Supplied data:
..............................

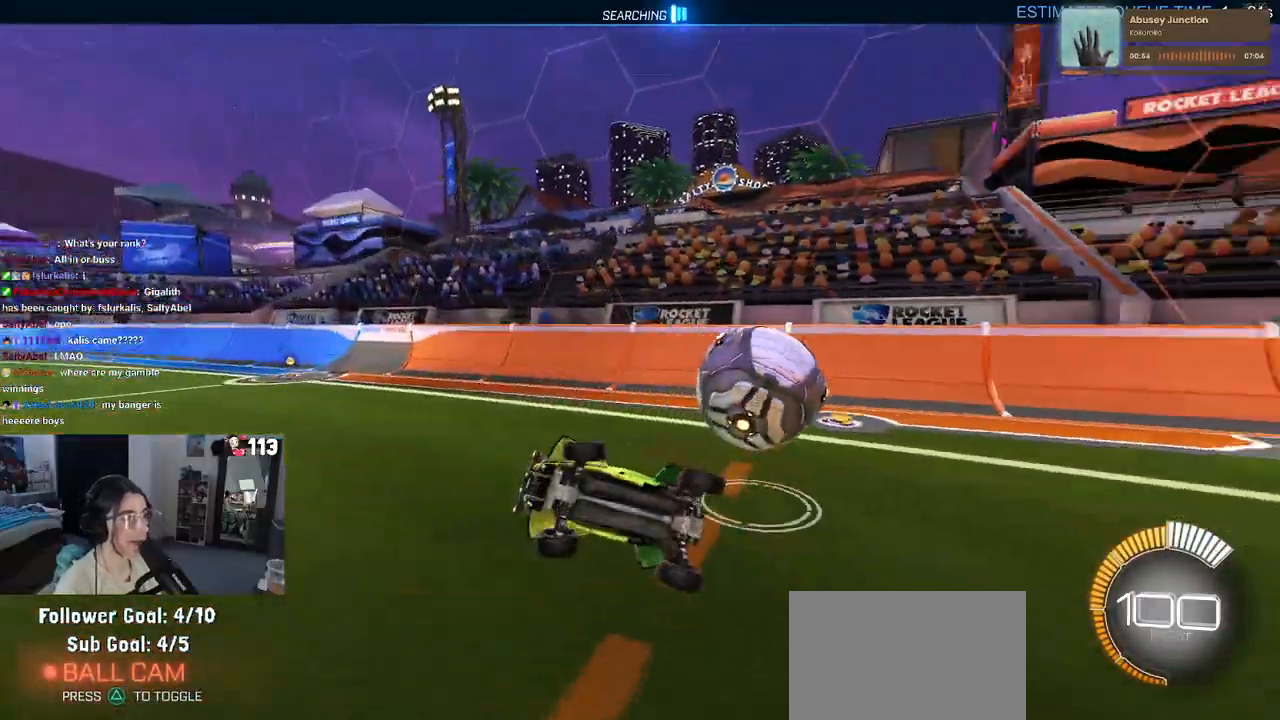
{"buttons": [], "left_stick": "up-left", "right_stick": "center", "events": [[250, "SQUARE", "down"], [367, "left_stick", "up-left"], [433, "SQUARE", "up"]]}
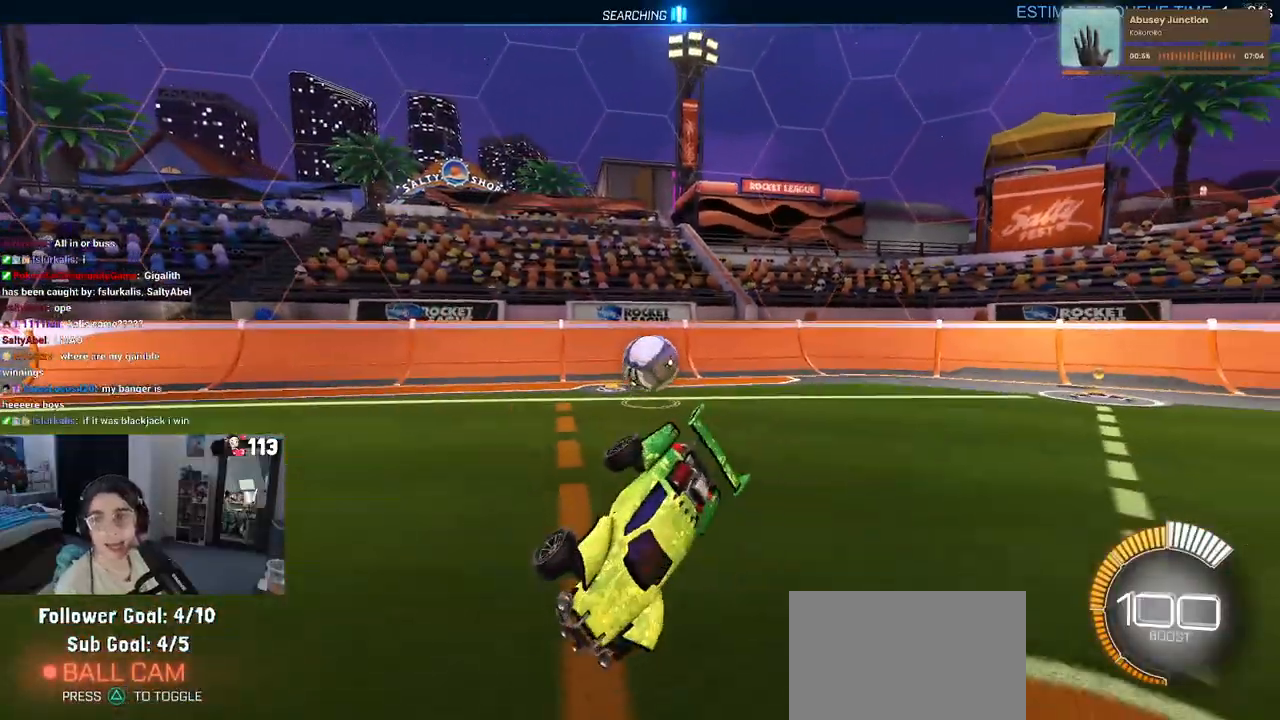
{"buttons": [], "left_stick": "left", "right_stick": "center", "events": [[167, "left_stick", "center"], [317, "left_stick", "left"]]}
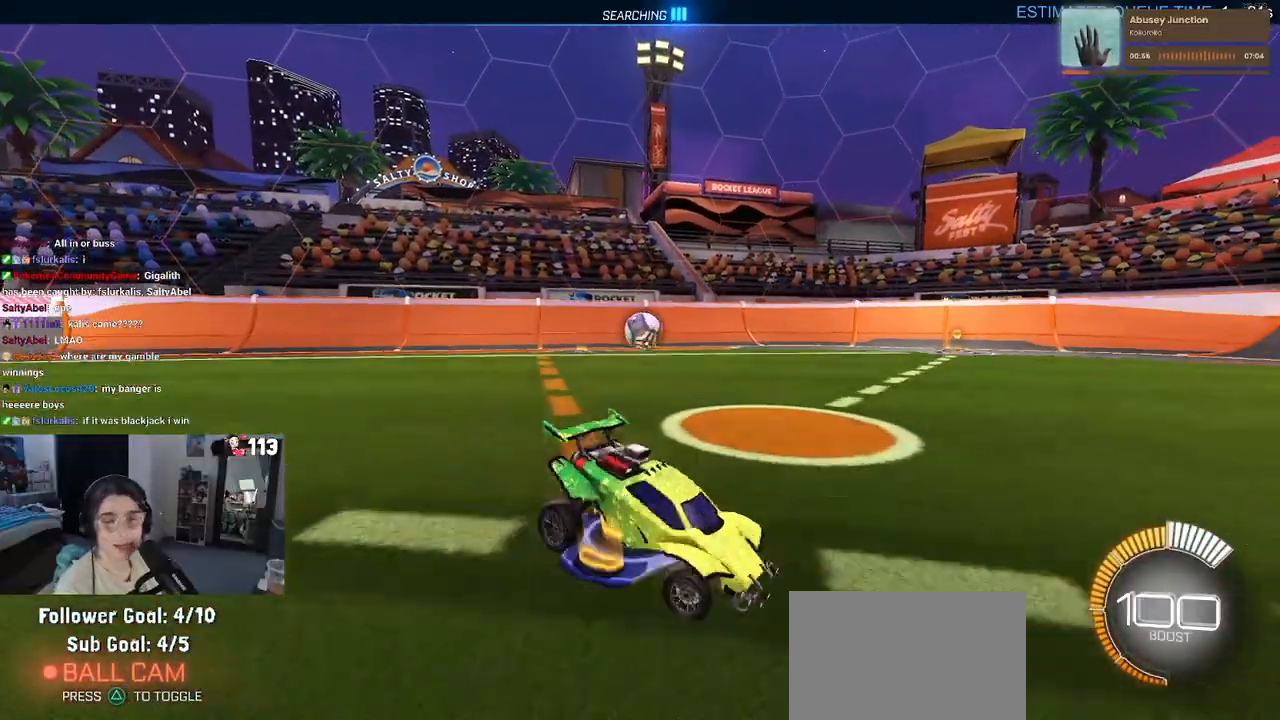
{"buttons": ["R1"], "left_stick": "left", "right_stick": "center", "events": [[33, "R1", "down"]]}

..............................

To do: Please give the data again unaltered, leaving out any images.

Result for this exercise:
{"buttons": [], "left_stick": "up-left", "right_stick": "center", "events": [[250, "SQUARE", "down"], [367, "left_stick", "up-left"], [433, "SQUARE", "up"]]}
{"buttons": [], "left_stick": "left", "right_stick": "center", "events": [[167, "left_stick", "center"], [317, "left_stick", "left"]]}
{"buttons": ["R1"], "left_stick": "left", "right_stick": "center", "events": [[33, "R1", "down"]]}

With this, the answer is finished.